## [Your task]
Find the line containing "1022 482 107438" in the records below. Copy exactly that line and each one after it, ending at the line containing "338 263 2027", and nothing more.

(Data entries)
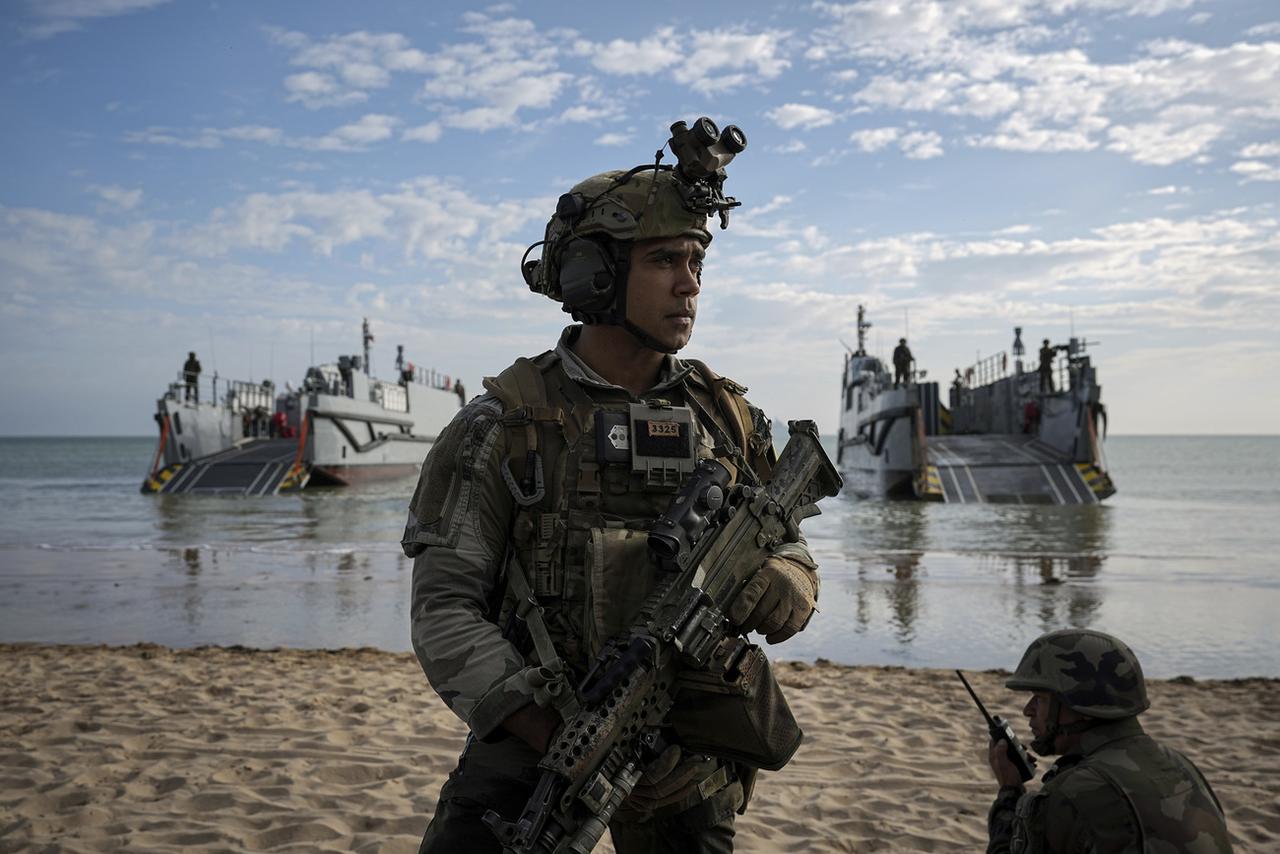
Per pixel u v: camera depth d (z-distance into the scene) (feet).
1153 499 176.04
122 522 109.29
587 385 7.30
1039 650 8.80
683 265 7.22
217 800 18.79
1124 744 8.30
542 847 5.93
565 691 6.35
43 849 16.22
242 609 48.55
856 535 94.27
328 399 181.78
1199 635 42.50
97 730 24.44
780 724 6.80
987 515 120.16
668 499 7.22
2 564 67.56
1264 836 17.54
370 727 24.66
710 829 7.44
...
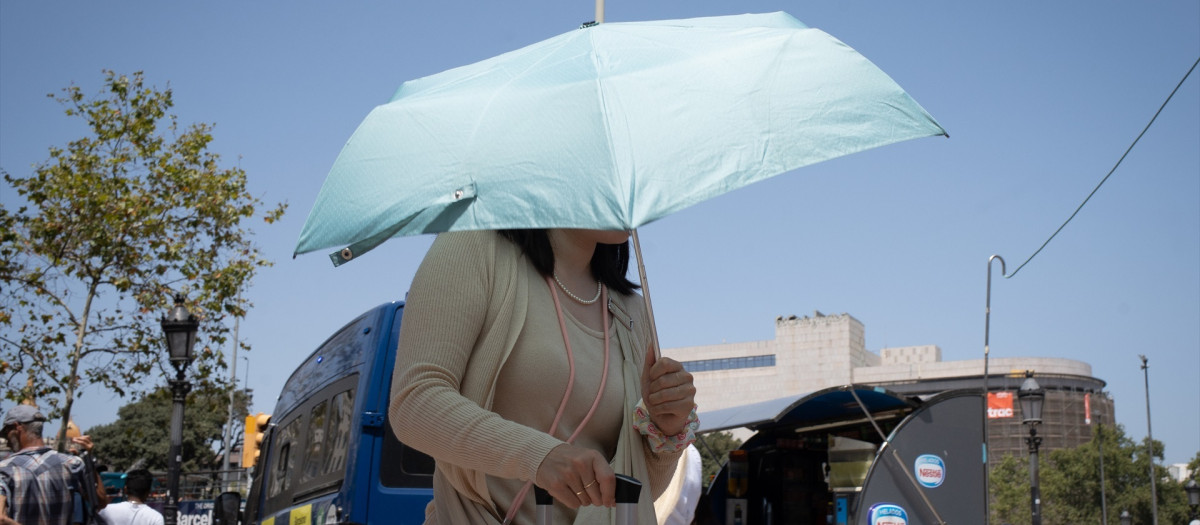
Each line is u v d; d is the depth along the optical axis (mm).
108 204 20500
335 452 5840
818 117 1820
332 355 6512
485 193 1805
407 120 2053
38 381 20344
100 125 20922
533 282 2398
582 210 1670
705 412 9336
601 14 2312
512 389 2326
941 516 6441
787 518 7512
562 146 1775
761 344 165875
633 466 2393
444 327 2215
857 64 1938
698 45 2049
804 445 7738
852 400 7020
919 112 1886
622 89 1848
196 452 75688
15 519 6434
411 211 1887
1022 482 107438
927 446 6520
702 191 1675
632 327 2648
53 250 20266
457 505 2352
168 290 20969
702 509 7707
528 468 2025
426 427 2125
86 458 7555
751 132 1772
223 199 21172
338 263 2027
---
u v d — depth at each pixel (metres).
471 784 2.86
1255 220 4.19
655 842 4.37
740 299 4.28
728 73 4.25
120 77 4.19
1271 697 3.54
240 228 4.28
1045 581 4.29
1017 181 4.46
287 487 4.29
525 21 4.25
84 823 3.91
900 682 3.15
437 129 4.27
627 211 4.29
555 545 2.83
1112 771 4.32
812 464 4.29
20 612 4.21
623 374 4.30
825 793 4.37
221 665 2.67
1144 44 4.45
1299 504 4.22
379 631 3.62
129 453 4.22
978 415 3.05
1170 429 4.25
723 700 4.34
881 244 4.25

## [Exercise result]
1022 482 107438
927 446 6520
702 191 1675
632 327 2648
53 250 20266
457 505 2352
168 290 20969
702 509 7707
528 468 2025
426 427 2125
86 458 7555
751 132 1772
223 199 21172
338 263 2027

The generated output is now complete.